(Input data Opens)

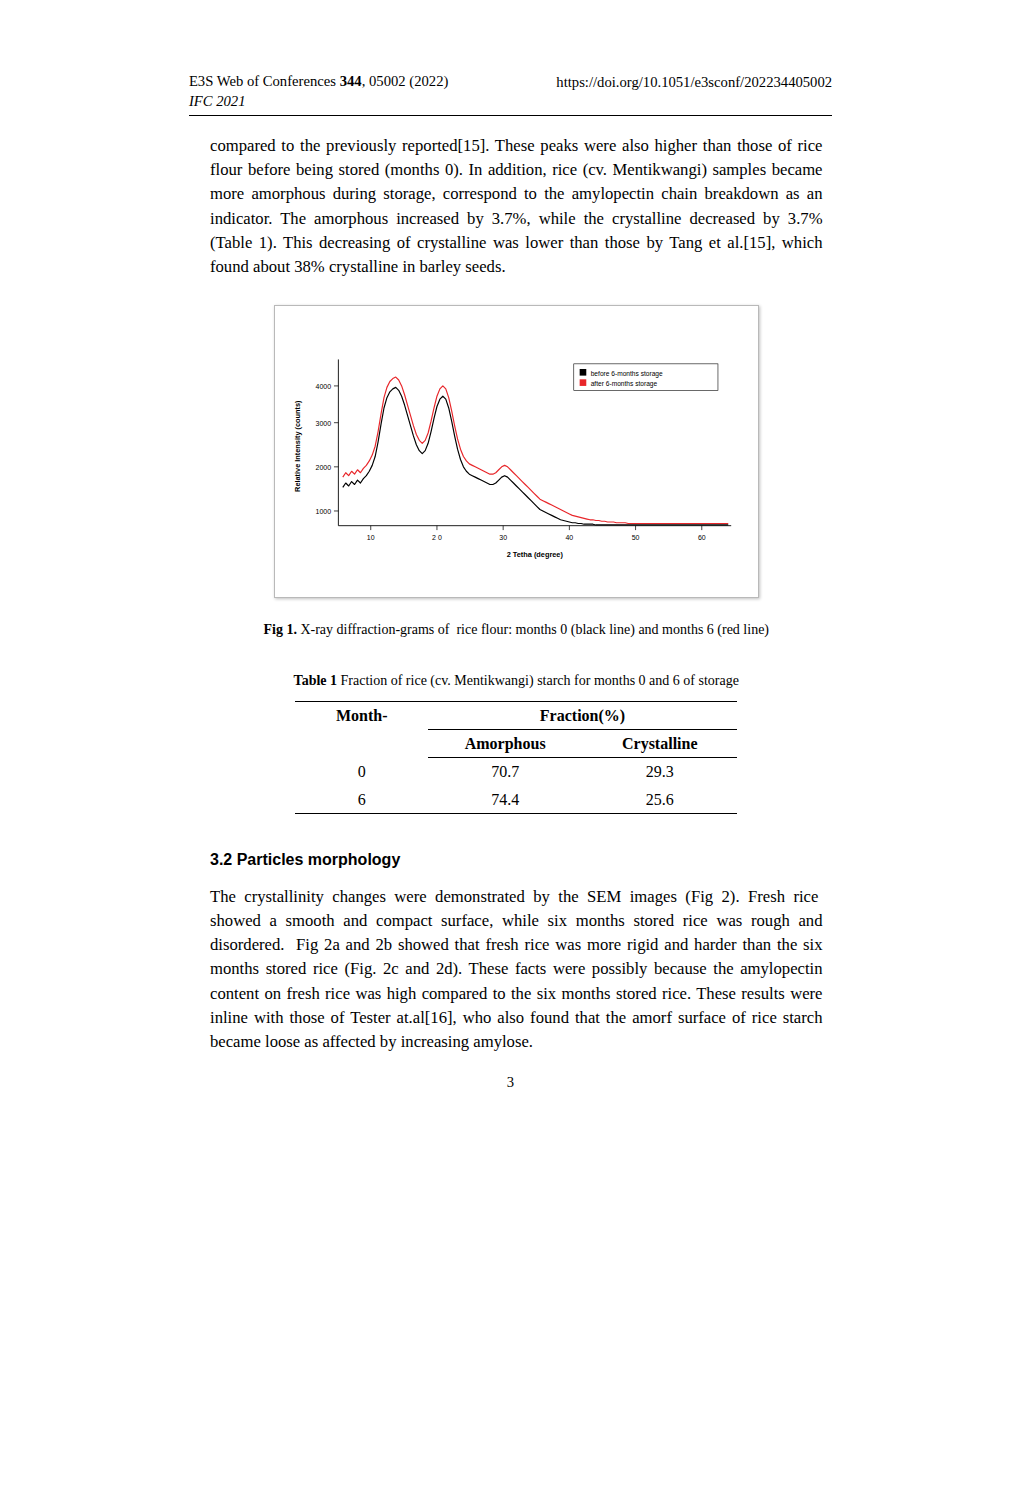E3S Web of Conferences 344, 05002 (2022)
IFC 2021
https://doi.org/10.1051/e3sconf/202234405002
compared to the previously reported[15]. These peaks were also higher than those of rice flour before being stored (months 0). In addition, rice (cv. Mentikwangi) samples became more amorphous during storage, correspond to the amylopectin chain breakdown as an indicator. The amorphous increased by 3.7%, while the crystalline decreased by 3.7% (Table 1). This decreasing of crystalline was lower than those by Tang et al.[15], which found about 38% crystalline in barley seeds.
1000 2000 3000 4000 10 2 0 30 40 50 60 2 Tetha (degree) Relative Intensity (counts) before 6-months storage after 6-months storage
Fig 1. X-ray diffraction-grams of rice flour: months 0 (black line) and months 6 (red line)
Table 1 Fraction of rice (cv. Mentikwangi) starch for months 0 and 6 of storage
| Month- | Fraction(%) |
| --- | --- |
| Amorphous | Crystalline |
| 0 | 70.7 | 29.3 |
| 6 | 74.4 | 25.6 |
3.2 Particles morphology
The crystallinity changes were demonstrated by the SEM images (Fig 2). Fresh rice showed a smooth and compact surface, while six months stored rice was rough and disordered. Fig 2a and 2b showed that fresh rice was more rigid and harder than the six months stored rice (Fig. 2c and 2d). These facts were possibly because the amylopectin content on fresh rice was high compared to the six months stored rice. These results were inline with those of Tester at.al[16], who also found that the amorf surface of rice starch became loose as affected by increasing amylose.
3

(Input data Closes)

Your task →
Reproduce the data word for word; no pictures.

Response to this exercise →
E3S Web of Conferences 344, 05002 (2022)
IFC 2021
https://doi.org/10.1051/e3sconf/202234405002
compared to the previously reported[15]. These peaks were also higher than those of rice flour before being stored (months 0). In addition, rice (cv. Mentikwangi) samples became more amorphous during storage, correspond to the amylopectin chain breakdown as an indicator. The amorphous increased by 3.7%, while the crystalline decreased by 3.7% (Table 1). This decreasing of crystalline was lower than those by Tang et al.[15], which found about 38% crystalline in barley seeds.
1000 2000 3000 4000 10 2 0 30 40 50 60 2 Tetha (degree) Relative Intensity (counts) before 6-months storage after 6-months storage
Fig 1. X-ray diffraction-grams of rice flour: months 0 (black line) and months 6 (red line)
Table 1 Fraction of rice (cv. Mentikwangi) starch for months 0 and 6 of storage
| Month- | Fraction(%) |
| --- | --- |
| Amorphous | Crystalline |
| 0 | 70.7 | 29.3 |
| 6 | 74.4 | 25.6 |
3.2 Particles morphology
The crystallinity changes were demonstrated by the SEM images (Fig 2). Fresh rice showed a smooth and compact surface, while six months stored rice was rough and disordered. Fig 2a and 2b showed that fresh rice was more rigid and harder than the six months stored rice (Fig. 2c and 2d). These facts were possibly because the amylopectin content on fresh rice was high compared to the six months stored rice. These results were inline with those of Tester at.al[16], who also found that the amorf surface of rice starch became loose as affected by increasing amylose.
3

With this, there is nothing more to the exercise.